> Task details:
Please find the lines in the following records that hold "gtokentool", and copy them.
== Segment start ==
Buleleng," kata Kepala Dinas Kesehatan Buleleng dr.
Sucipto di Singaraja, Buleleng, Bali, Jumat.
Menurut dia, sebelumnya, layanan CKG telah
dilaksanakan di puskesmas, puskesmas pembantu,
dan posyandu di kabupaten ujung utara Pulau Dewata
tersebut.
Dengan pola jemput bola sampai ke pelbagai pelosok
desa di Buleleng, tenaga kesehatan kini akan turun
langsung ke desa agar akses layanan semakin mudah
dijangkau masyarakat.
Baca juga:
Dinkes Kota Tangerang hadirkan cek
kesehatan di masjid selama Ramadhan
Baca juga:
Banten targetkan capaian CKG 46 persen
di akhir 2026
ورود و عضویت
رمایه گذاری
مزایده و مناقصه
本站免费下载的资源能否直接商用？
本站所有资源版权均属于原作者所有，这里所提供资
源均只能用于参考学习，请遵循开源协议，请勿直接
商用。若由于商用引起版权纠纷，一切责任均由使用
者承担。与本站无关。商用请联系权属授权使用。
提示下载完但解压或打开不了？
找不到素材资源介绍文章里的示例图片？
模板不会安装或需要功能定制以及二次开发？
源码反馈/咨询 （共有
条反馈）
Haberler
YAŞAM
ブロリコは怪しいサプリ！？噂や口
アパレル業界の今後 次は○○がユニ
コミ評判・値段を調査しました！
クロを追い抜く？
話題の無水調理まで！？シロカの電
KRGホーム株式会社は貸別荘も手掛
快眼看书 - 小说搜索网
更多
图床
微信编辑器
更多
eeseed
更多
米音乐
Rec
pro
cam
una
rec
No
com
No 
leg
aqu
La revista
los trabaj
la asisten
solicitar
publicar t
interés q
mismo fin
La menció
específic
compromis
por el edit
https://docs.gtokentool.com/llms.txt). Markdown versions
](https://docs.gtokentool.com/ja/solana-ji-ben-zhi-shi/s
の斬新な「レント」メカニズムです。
== Segment end ==
> Exercise output:
https://docs.gtokentool.com/llms.txt). Markdown versions
](https://docs.gtokentool.com/ja/solana-ji-ben-zhi-shi/s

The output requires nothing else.